----- Provided data -----
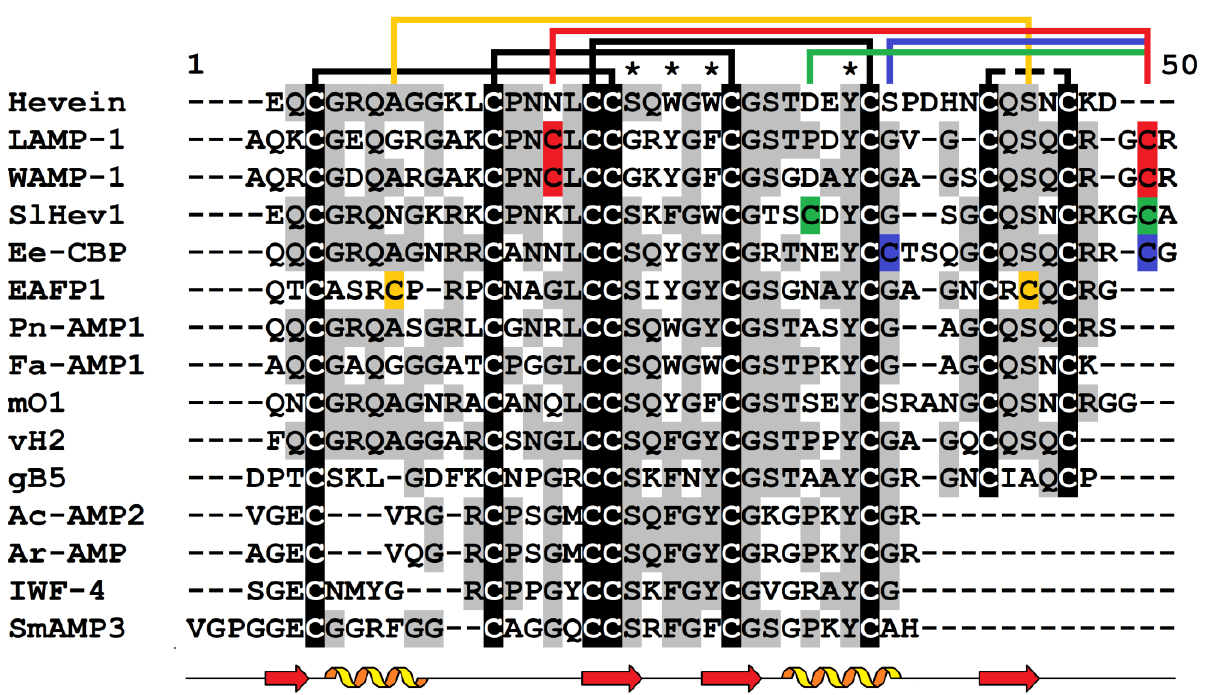
Figure 3. Multiple sequence alignment of hevein (UniProt P02877.2) and selected hevein-like AMPs: LAMP-1 (UniProt P86521.2) from Leymus arenarius and WAMP-1 (UniProt P85966.2) from Triticum kiharae ; SlHev1 (GenBank UXX20393.1) from Solanum lycopersicum ; Ee-CBP1 (GenBank AAP35269.1) from Euonymus europaeus ; EAFP1 from Eucommia ulmoides (UniProt P83596.1); Pn-AMP1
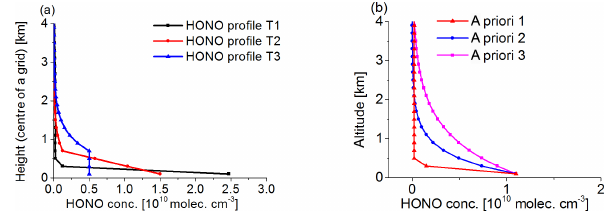
Figure 1. (a) Assumed HONO profiles used for the RTM simula- tions of the HONO delta SCDs. (b) Three different a priori pro- files which were used for the sensitivity studies based on synthetic HONO delta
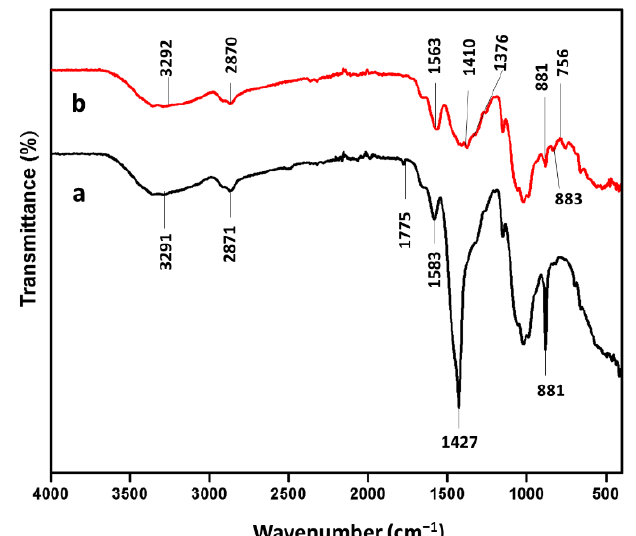
Figure 9. FTIR spectra of chitosan beads and Man/Cel5B immobilized chitosan beads. ( a ) Chitosan beads. ( b ) Immobilized chitosan beads.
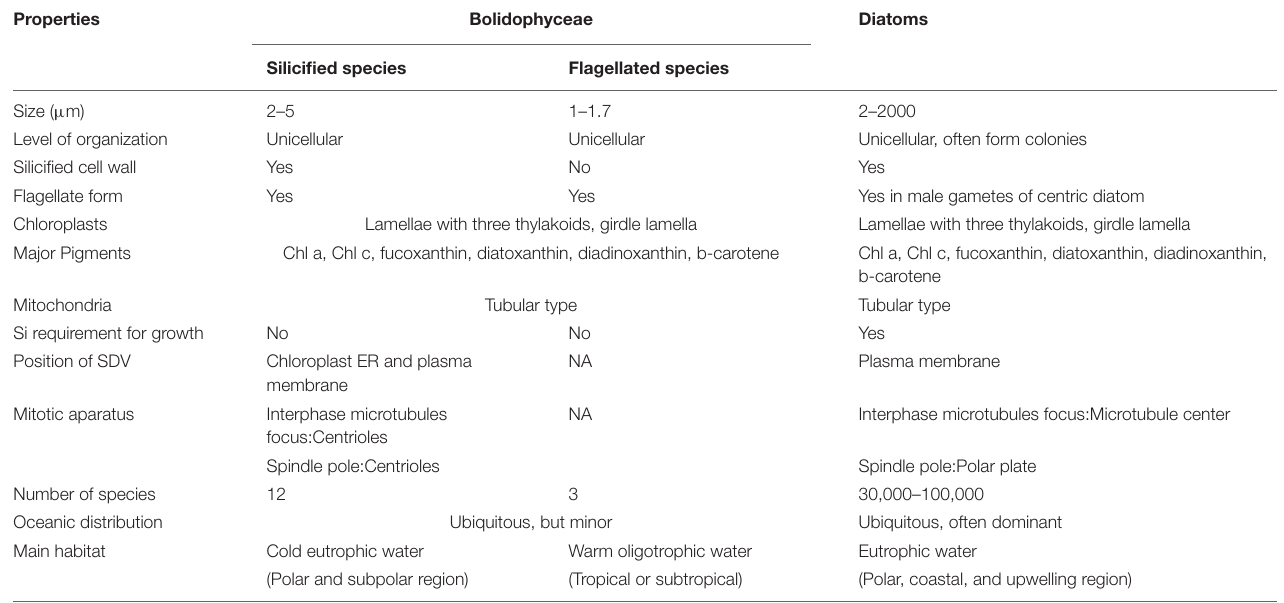
TABLE 4 | Comparison of selected characters between Bolidophyceae and diatoms.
-----
An unchanged copy of the listing, with no pictures, should be returned.

Figure 3. Multiple sequence alignment of hevein (UniProt P02877.2) and selected hevein-like AMPs: LAMP-1 (UniProt P86521.2) from Leymus arenarius and WAMP-1 (UniProt P85966.2) from Triticum kiharae ; SlHev1 (GenBank UXX20393.1) from Solanum lycopersicum ; Ee-CBP1 (GenBank AAP35269.1) from Euonymus europaeus ; EAFP1 from Eucommia ulmoides (UniProt P83596.1); Pn-AMP1
Figure 1. (a) Assumed HONO profiles used for the RTM simula- tions of the HONO delta SCDs. (b) Three different a priori pro- files which were used for the sensitivity studies based on synthetic HONO delta
Figure 9. FTIR spectra of chitosan beads and Man/Cel5B immobilized chitosan beads. ( a ) Chitosan beads. ( b ) Immobilized chitosan beads.
TABLE 4 | Comparison of selected characters between Bolidophyceae and diatoms.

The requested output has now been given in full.